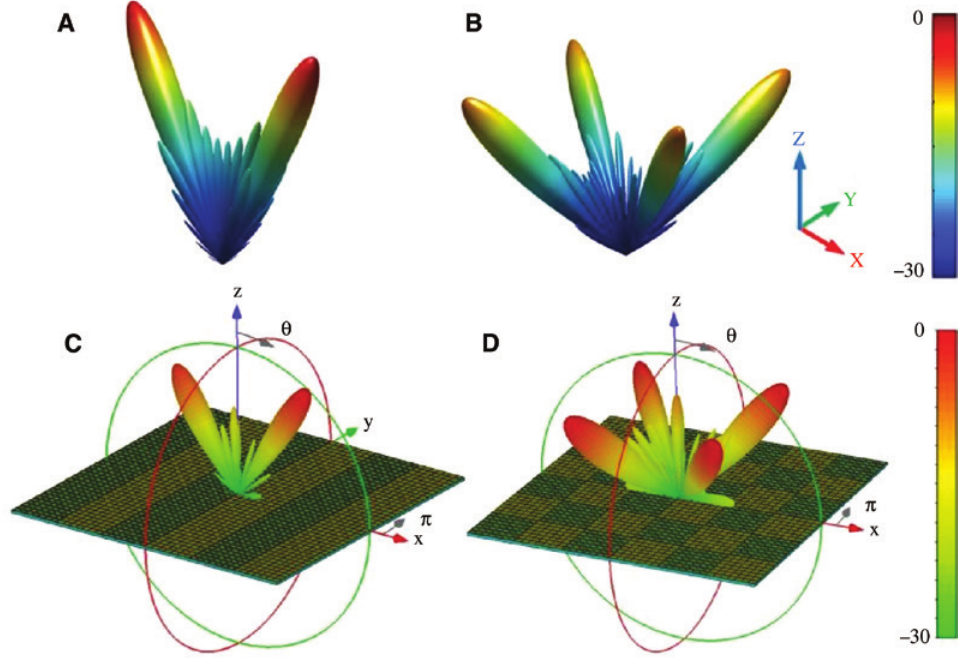
Figure 4: Far-field radiation patterns of the 1-bit reflection-type information metasurfaces shown in Figure 1 to show the ability in controlling the scattering patterns by two different coding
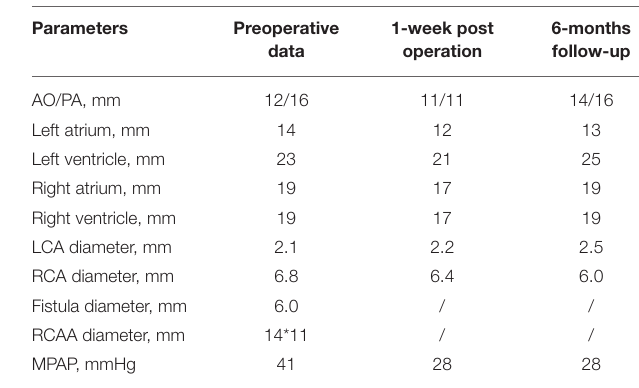
TABLE 1 | Echocardiography parameters before and after surgical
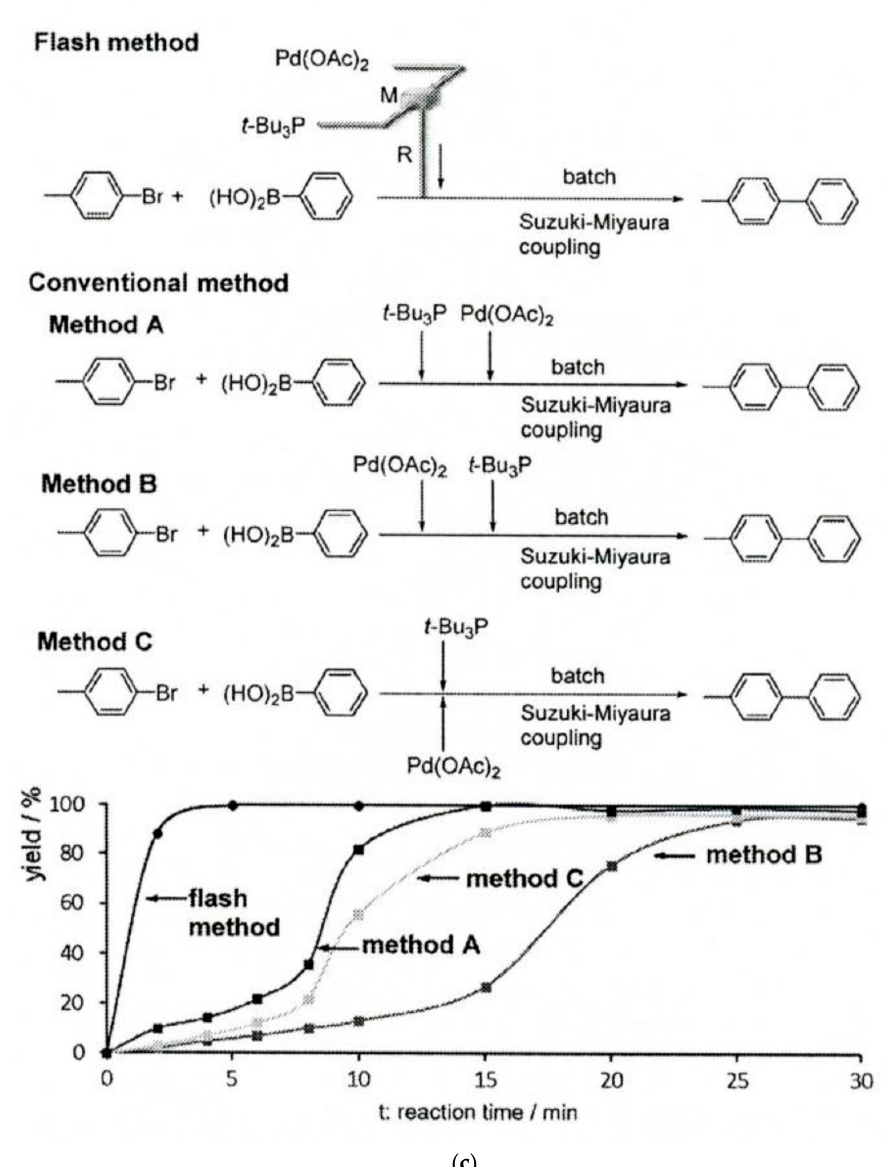
Figure 3. Examples of the kinetic effects for speciation analysis in flow-injection analysis (FIA) systems ( a , b ) and in continuous-flow synthesis ( c ): ( a ) flow-injection signal recorded form a single injection of mixture of sulfide, sulfite, and sulfate into an FIA system with a molecular emission cavity detector [159]; ( b ) manifold of the FIA system (A) and schematic diagram of the sample/ reagent sequencing (B) in the speciation of iron(II) and iron(III), utilizing kinetic discrimination of analytes in the reaction between leucomalachite green (LMG) and persulfate with 1,10-phenan- throline as an activator [162]; ( c ) optimization of continuous-flow synthesis procedure for Suzuki–Miyaura coupling of p -bromo-toluene and phenylboronic acid in the presence of KOH catalyzed by [Pd(OAc) 2 ]- t -Bu 3 P [171].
※ ※ ※
• [Work task] None of the pictures should be carried over when the data above is transcribed exactly.

• [Answer section]
Figure 4: Far-field radiation patterns of the 1-bit reflection-type information metasurfaces shown in Figure 1 to show the ability in controlling the scattering patterns by two different coding
TABLE 1 | Echocardiography parameters before and after surgical
Figure 3. Examples of the kinetic effects for speciation analysis in flow-injection analysis (FIA) systems ( a , b ) and in continuous-flow synthesis ( c ): ( a ) flow-injection signal recorded form a single injection of mixture of sulfide, sulfite, and sulfate into an FIA system with a molecular emission cavity detector [159]; ( b ) manifold of the FIA system (A) and schematic diagram of the sample/ reagent sequencing (B) in the speciation of iron(II) and iron(III), utilizing kinetic discrimination of analytes in the reaction between leucomalachite green (LMG) and persulfate with 1,10-phenan- throline as an activator [162]; ( c ) optimization of continuous-flow synthesis procedure for Suzuki–Miyaura coupling of p -bromo-toluene and phenylboronic acid in the presence of KOH catalyzed by [Pd(OAc) 2 ]- t -Bu 3 P [171].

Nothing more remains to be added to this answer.